I swiped at what I knew was my mascara running some more, and he said, “Don’t bother.” When I kept bothering anyway, he said, “You’re cute.”
“And you’re amazing,” I gushed without thinking.
“No, you are,” he said. “Back when I didn’t know if you liked me,” he went on, “back in that other time, you tossed off this thing once. You said you liked how different I was from everyone else you knew. And I held on to that comment. I held on to it tight. It gave me the courage to ask you to the dance, to kiss you up here in the dark.”
He was looking straight at me now, and before I could raise the questions that felt like they belonged in books or movies instead of my real life—the crazy details—Lucas kissed me.
I asked myself, Do I remember this? Has this happened before? And then it didn’t matter if I believed him because I was there on the roof of the gym, with Lucas holding my face in his hands, tears streaming down his cheeks, saying, “I want this to be real. This is what I want to be real.”
“Lucas?” All I wanted was for him to know he could trust me. If we could just get there, I thought, I’d worry about the rest later. “Please tell me what’s happening to you, how what you’re saying is possible.”

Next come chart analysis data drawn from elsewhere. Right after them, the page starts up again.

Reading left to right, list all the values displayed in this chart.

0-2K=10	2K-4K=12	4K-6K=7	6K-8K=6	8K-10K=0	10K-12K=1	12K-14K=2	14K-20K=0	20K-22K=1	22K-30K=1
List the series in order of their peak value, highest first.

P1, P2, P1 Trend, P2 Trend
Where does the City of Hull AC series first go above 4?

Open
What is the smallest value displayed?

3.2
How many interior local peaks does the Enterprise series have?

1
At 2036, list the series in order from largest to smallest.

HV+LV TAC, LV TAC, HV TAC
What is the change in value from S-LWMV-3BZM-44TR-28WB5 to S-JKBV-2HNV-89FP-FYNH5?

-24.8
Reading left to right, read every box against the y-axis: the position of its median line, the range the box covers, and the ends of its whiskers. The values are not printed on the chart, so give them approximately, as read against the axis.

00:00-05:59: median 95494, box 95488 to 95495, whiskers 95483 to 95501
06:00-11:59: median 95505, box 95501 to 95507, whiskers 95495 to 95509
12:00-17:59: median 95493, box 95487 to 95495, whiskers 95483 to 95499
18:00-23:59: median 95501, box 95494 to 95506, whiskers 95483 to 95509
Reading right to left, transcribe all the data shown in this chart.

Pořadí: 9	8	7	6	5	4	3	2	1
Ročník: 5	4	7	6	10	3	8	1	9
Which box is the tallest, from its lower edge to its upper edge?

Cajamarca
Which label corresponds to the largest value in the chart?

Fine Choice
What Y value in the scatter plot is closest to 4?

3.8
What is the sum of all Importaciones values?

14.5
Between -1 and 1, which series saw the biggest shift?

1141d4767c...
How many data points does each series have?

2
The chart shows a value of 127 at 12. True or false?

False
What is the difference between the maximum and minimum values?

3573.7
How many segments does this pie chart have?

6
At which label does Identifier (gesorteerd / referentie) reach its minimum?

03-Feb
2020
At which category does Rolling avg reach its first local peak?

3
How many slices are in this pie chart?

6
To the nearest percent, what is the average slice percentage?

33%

The orange light shimmering up from the parking lot, the low voices of the kids wrapping around the bulkhead, the wool of Lucas’s jacket scratching my bare neck, the awareness my lips still carried of having been kissed hard—these sensations all knit themselves together. Tenuous reaching. Listening for distant bells. I felt for a moment that maybe he didn’t have to tell me. Maybe I already knew. Or I almost knew.
Lucas took my right hand in both of his and held it up to his chest. It would have looked melodramatic if he hadn’t been so completely serious about it. “Juliet,” he said. “I’ve tried to ignore it, or make it go away, but I can’t anymore.”
“Make what go away?” I said.
He looked from side to side, then said, “I can’t tell you here.”